Tim Tebow and the Gators did just that. So did Oklahoma, which bounced back from a loss in October to Texas.
Two teams with one loss each doesn't normally make for a debate-free lead-up to the title game, but even President-elect Barack Obama — outspokenly in favor of a playoff for college football — might have to agree that both these teams belong.
Florida (12-1) has averaged 49 points in the nine games since its only lost. Oklahoma (12-1) became the first team since 1919 to score 60-plus in five straight games.
Other teams had their chances this season, and also finished with one loss: Texas, Southern California, Alabama, Texas Tech and Penn State.
Of them, Texas had the best argument for why it should've been playing for the title. The Longhorns finished in a three-way tie in the nation's toughest division — the Big 12 South — but were denied a spot in the title game because of the tiebreaker, which looks to the BCS standings.
Oklahoma won the tiebreaker. Texas protested.
"They went to a system we all agreed upon before the season," Stoops said. "If someone didn't like it, they should have decided to change it before the season, and I'd have played by whatever rules they wanted to play by."
Instead, Texas finished third in the BCS and AP rankings and will play Ohio State in the Fiesta Bowl.

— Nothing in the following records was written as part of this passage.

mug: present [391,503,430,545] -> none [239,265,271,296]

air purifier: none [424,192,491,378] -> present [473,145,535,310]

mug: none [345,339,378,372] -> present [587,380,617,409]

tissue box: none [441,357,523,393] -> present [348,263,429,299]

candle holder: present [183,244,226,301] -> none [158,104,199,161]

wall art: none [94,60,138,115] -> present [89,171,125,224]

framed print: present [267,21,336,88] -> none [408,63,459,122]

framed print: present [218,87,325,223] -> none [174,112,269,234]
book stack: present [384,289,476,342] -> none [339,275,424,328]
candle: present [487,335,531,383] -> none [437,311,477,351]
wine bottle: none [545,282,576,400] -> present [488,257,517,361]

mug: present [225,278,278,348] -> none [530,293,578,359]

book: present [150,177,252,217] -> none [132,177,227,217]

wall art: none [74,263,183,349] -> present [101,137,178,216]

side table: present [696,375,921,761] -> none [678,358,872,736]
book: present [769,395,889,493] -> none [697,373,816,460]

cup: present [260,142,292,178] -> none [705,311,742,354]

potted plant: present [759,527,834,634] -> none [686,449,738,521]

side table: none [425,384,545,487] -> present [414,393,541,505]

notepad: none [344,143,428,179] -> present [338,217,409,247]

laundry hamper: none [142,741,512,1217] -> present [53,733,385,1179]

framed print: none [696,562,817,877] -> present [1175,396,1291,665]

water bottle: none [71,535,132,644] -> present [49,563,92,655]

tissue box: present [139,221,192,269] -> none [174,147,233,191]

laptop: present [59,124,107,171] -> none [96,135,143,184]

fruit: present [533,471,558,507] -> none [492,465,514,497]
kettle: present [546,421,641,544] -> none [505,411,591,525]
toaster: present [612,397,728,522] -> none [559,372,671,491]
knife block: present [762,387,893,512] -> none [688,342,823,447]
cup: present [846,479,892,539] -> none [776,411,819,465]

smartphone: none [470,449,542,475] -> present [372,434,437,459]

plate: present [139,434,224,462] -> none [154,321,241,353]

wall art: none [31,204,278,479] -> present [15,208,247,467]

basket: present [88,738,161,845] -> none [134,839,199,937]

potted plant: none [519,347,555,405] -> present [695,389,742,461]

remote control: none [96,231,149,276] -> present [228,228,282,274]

And who outside of Texas would argue that this title game is a matchup with tons of entertainment potential?
"Oklahoma's a traditional power just like Florida is now," said Steve Spurrier, the former Gators coach who brought Stoops on as his defensive coordinator in 1996.
Meyer is trying to lead Florida to its second title in three years. Stoops has put Oklahoma in the conversation almost every year since he arrived in 1999, but he is going for his first national title since his 13-2 win over Florida State to end the 2000 season.
The winner will join LSU as the second team with two BCS titles this decade.